Collected data
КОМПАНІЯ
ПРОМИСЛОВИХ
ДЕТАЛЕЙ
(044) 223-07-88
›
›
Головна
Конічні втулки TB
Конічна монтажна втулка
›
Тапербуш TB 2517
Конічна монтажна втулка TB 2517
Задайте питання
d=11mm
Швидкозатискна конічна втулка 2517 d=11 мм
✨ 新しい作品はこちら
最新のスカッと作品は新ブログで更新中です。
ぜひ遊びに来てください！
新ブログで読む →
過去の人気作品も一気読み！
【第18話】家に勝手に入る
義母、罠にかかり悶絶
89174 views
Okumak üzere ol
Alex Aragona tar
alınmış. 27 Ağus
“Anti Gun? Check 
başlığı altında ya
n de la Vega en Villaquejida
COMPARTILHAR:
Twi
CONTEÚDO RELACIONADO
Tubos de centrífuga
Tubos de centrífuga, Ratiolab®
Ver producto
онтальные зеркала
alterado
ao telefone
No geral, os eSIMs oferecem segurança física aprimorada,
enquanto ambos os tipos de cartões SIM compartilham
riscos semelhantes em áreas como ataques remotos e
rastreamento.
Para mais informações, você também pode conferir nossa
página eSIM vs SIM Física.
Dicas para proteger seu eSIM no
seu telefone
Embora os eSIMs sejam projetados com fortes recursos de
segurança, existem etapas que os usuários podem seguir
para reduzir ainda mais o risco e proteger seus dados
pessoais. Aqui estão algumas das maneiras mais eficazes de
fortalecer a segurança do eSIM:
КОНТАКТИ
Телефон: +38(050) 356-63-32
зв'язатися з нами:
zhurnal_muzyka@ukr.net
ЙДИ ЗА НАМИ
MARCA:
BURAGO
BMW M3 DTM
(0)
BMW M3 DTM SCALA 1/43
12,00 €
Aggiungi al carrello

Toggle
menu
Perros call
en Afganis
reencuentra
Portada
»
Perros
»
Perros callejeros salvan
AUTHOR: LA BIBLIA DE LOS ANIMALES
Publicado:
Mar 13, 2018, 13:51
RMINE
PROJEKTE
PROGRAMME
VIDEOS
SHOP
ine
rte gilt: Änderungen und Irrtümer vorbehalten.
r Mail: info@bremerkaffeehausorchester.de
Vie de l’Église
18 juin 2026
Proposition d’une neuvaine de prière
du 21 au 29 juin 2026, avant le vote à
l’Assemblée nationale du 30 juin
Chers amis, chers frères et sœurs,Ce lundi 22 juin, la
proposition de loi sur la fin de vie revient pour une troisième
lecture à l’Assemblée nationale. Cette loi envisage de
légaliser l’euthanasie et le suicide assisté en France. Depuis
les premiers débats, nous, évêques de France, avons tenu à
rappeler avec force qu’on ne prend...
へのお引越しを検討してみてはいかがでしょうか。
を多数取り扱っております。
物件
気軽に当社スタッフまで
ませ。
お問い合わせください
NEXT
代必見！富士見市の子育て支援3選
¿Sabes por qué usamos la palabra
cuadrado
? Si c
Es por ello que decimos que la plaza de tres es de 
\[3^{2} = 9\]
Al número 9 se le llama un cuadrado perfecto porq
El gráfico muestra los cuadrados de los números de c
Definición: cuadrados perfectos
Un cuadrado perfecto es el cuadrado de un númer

- **Work task**
Look through the entries above, find each line containing "segurança", and copy it.

- **Expected answer**
No geral, os eSIMs oferecem segurança física aprimorada,
segurança, existem etapas que os usuários podem seguir
fortalecer a segurança do eSIM:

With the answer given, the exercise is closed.